I haven't been able to write a failing test for this one yet however

the cliff validator increases power from "5" to "10" but cliff-power record not properly updated

Can you explain this in more detail? What's the sequence around the oldCliffValidatorAddr variable? In your scenario, after step 2 ("6" bonded power), is the cliff validator the one that became 10? Then, a new validator bonds 7 and kicks out "6", wouldn't "10" still be bonded?

after step 2 ("6" bonded power), is the cliff validator the one that became 10?

In this situation the cliff validator should be 10, however because the old cliff power wasn't updated correctly the protocol may think that the cliff validator actually the new validator which has a power of "6"

Then, a new validator bonds 7 and kicks out "6", wouldn't "10" still be bonded?

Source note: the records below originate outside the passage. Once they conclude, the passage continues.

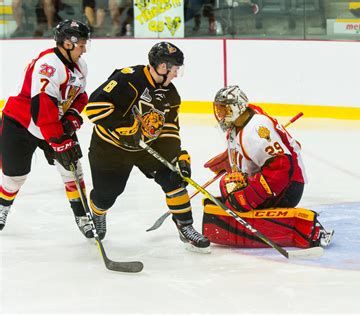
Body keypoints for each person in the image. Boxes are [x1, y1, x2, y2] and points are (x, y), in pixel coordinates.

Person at [84, 42, 210, 252]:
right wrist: (127, 128)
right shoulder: (128, 78)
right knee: (107, 195)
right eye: (175, 69)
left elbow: (169, 130)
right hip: (110, 148)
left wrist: (177, 158)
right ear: (162, 66)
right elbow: (95, 107)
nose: (176, 75)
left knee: (174, 178)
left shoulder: (171, 95)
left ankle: (185, 226)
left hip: (144, 148)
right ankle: (98, 212)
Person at [202, 85, 333, 248]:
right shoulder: (237, 125)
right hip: (271, 181)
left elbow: (282, 166)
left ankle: (298, 229)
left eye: (224, 109)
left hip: (287, 187)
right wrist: (230, 160)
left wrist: (247, 196)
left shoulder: (256, 129)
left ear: (237, 108)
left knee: (231, 187)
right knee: (229, 185)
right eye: (218, 109)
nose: (220, 114)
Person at [0, 20, 92, 238]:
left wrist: (72, 118)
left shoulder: (80, 66)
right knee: (15, 177)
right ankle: (2, 208)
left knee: (72, 170)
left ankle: (83, 216)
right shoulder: (48, 65)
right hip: (21, 122)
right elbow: (42, 107)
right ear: (68, 44)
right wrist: (59, 140)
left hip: (52, 122)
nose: (85, 48)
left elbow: (80, 96)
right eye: (81, 43)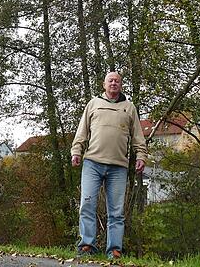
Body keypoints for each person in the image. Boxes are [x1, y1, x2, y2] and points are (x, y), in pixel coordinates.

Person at [70, 71, 148, 259]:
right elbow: (82, 131)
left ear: (121, 85)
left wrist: (141, 156)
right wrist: (76, 151)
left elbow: (138, 137)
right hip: (92, 163)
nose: (114, 83)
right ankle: (87, 246)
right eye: (110, 80)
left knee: (116, 211)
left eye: (117, 81)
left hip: (118, 166)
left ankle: (114, 250)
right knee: (87, 204)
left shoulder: (129, 108)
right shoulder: (93, 104)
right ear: (104, 84)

Correct, however if the "6" is being kicked out (which requests that this validator be unbonded) the protocol would panic because this validator was never bonded to begin with. the original cliff validator would remain bonded the whole time.


here is a more verbose description of the same scenario. Again I haven't been able to write a test for this but I think this which actually panics, which leads me to think that the real scenario is not this one but maybe a close variant.

  • validator-1 is a cliff validator, it increases power it's from "5" to "10", which is not enough to bring it out of the cliff position (let's say the next validator has a power of "100"). Due to bad logic the power recorded for the cliff validator is not recorded and remains at "5"
  • an unbonded validator, validator-2, bonds some new tokens bringing it to "6" bonded power. Because the cliff power is recorded at "5" the protocol thinks that validator-2 should now become the new cliff-validator, however because it is not the true cliff validator, it remains unbonded
  • another validator, validator-3 bonds some new tokens bringing it to a power of "7", which then triggers a kick out validator-2, when it tries to unbond it, it finds it's already unbonded and panics

I think the postmortem also closes this? @cwgoes

Let's close it cause no one seems to have a stored a blockchain for gaia-7004. It will be prevented in future testnets.